Three cigarettes before I feel like I can breathe without screaming my lungs raw.
I hover in the street, contemplating going back to the office and tearing the little bitch a fucking new one.
Scrap that. I should congratulate her fucking prowess and tell her she’d make a damn fucking fine lawyer.
She can have my fucking job if she wants it.
I laugh a bitter laugh as I picture her pretty face.
Oh fuck, she was fucking good.
Good enough that I actually believed she fucking loved me, which is a fucking joke in itself.
Nobody who’s ever truly known me has ever come out the other side still loving me.
I hail a cab to take me home.
I’ve nothing to fucking say to her, and nothing to say to my fucking father, either.
Melissa
I’m stripped of everything – my ID badge and my swipe card and Alexander Henley’s house keys.
I’m even stripped of my stupid scratchy cap and apron.
Mr Henley Snr. laughs as he finds the resignation letter in my apron pocket.
“So close,” he says. “And to think you nearly got away with it.” He laughs again to himself. “Extraordinary.
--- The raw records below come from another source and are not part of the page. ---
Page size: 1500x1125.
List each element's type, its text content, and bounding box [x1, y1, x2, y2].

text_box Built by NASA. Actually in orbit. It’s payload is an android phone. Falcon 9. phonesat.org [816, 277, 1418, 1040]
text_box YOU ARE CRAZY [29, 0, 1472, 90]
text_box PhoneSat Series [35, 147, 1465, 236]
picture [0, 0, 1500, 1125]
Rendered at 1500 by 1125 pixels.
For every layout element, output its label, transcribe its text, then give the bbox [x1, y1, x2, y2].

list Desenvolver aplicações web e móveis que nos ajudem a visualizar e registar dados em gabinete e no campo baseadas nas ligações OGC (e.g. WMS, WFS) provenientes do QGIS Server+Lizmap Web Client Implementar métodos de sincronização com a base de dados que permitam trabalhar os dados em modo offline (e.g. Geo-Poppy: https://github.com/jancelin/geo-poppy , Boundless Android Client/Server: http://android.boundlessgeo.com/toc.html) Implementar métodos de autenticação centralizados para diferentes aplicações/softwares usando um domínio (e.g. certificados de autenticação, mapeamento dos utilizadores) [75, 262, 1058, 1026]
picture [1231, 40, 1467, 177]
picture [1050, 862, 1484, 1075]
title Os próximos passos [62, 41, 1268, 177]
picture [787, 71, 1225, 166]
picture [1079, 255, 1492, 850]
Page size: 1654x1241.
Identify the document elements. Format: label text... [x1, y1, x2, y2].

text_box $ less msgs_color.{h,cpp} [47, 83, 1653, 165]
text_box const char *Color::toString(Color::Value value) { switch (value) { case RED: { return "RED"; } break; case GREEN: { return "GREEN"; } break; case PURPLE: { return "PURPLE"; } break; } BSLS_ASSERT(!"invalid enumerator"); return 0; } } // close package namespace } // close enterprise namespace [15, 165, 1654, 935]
You’re wasted as a cleaner, most likely as a hooker, too. You should be a lawyer.”
I have to cover my mouth to stop myself being sick.
“I’m sure I don’t need to tell you what would happen if you were foolish enough to contact my son,” he says. “Consider your employment well and truly terminated. Please don’t insult me by asking your manager for a reference.”
I can’t speak. I can’t say anything.
His smile is a sneer. “Believe me, you don’t know anything about my boy. If you’ve any sense at all you’ll stay as far away as possible. He has a penchant for asphyxiation games, as I’m sure you well know. Something tells me you wouldn’t come out the other side of the next one.”
I blink away tears, and I don’t care. I don’t care that I wouldn’t come out the other side of the next one.
I really don’t.
The life insurance would be more than enough for Dean to take care of Joseph.